Finding the First Customers

BigchainDB's first customers came from the community of blockchain developers building on the platform. The company tracked developer engagement obsessively: 300 developers in their Gitter channel, 5,000 monthly code clones, and 1,000 downloads of their white paper each month—all leading indicators of market interest. Their early paying customers (5-10 of them, each paying $5,000-$10,000 per month) came from enterprises desperate to solve supply chain and regulatory problems. Poon described a pharmaceutical use case where tracking drugs from inception to patient delivery—with IoT, blockchain, and AI—allows companies like Novartis to spot recalls instantly and regulators to verify compliance.

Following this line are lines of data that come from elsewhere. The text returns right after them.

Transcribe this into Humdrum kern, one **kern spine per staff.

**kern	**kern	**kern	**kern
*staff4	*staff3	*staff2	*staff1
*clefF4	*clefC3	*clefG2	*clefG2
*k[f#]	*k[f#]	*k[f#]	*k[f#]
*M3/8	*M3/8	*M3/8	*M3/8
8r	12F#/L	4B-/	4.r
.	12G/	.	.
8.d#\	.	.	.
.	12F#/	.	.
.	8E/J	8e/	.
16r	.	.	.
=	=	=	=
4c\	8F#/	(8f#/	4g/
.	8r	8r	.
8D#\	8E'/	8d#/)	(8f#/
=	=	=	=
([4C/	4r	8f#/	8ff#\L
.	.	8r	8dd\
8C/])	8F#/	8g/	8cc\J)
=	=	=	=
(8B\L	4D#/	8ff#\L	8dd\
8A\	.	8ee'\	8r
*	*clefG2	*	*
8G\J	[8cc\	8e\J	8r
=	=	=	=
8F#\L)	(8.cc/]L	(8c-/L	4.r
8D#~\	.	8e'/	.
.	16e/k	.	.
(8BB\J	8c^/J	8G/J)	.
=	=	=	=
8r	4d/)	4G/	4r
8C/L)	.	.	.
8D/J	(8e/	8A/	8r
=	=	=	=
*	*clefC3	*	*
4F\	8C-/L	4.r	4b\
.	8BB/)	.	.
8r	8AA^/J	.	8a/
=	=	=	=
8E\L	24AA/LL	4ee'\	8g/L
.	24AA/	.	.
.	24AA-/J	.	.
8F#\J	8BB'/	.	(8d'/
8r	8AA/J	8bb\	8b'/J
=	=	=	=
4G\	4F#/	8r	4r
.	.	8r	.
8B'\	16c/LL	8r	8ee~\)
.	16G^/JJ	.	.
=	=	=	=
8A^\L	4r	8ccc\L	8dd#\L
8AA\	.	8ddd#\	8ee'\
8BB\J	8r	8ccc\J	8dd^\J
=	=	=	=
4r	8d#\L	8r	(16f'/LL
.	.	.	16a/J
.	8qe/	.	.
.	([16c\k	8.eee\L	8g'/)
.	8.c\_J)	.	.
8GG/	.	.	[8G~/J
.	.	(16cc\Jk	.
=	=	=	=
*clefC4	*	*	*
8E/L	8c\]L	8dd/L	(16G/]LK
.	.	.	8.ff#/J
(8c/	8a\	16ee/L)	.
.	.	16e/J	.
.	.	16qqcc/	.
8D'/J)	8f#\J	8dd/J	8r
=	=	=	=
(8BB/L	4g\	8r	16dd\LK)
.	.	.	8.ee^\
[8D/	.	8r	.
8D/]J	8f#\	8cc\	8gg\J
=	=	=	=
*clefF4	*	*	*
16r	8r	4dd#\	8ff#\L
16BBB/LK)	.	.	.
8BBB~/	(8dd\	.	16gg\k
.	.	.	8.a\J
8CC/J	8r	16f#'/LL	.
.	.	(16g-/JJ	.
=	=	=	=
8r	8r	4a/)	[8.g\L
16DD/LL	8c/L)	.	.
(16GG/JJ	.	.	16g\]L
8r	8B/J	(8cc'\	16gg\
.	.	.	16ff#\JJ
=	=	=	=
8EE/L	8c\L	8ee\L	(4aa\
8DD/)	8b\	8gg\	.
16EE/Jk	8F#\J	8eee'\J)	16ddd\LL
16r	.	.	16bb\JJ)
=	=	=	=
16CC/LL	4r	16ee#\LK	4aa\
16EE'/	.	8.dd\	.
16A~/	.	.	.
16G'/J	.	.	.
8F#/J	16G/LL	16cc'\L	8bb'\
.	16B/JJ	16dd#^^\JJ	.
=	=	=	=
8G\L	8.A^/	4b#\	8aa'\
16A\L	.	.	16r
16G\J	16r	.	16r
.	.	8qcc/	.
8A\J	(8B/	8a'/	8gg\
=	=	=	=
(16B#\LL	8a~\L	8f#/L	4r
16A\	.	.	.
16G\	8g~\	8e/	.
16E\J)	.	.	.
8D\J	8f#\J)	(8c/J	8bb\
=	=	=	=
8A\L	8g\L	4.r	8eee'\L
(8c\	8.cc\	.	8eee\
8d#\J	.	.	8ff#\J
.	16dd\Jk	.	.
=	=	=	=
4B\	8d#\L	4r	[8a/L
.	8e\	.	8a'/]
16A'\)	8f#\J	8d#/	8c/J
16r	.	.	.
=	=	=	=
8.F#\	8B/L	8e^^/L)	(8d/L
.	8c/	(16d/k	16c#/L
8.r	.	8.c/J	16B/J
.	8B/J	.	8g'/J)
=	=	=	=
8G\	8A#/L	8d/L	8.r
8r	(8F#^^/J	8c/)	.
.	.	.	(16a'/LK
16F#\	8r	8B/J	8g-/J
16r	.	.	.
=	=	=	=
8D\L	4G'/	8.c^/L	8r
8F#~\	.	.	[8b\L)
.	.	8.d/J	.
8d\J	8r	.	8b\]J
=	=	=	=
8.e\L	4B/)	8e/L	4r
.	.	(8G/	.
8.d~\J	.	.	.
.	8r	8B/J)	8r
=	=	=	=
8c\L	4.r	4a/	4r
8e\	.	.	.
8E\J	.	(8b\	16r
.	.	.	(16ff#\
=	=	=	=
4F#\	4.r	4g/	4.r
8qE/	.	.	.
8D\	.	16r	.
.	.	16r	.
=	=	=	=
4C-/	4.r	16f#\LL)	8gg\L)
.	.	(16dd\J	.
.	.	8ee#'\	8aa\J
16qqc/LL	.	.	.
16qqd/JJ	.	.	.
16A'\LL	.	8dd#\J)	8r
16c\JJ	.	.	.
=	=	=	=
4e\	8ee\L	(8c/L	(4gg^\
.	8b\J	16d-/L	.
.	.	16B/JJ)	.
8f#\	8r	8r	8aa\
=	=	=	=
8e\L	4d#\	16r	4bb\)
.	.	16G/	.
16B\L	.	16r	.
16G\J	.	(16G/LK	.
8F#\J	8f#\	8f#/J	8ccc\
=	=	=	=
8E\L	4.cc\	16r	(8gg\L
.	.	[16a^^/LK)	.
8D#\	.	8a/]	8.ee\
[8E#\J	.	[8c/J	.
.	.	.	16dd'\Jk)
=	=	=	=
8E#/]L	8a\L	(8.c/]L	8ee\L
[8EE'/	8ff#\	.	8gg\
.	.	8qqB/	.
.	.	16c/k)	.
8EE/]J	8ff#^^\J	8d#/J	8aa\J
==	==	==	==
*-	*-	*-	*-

What Worked (and What Didn't)

The dual-license open-source model worked: offer free access to developers via open source, then charge enterprises for production support and advanced features. However, Poon explicitly rejected per-transaction pricing models, saying they would "extract rent in a non-healthy way" and create unfair economics as customers scaled. Instead, they committed to SaaS-style monthly subscriptions that grew with the network. The key metric they obsessed over wasn't just revenue but developer adoption—clones, pull requests, community engagement—because developers were their lead generation engine and the validators of product-market fit.

Where They Are Now

With $50-60k in current MRR and 5-10 enterprise customers, BigchainDB had set an ambitious target: $100k MRR by year-end. Their addressable market spanned any industry facing supply chain complexity, regulatory burden, or multi-party reconciliation waste. Poon pointed out that one-third of work in enterprises like banks and supply chain companies goes to "back office reconciliation"—figuring out what happened after the fact. BigchainDB offered a way to eliminate that waste entirely by creating a single source of truth across organizations. Success would mean proving that blockchain databases weren't a niche crypto novelty but essential infrastructure for enterprise data integrity.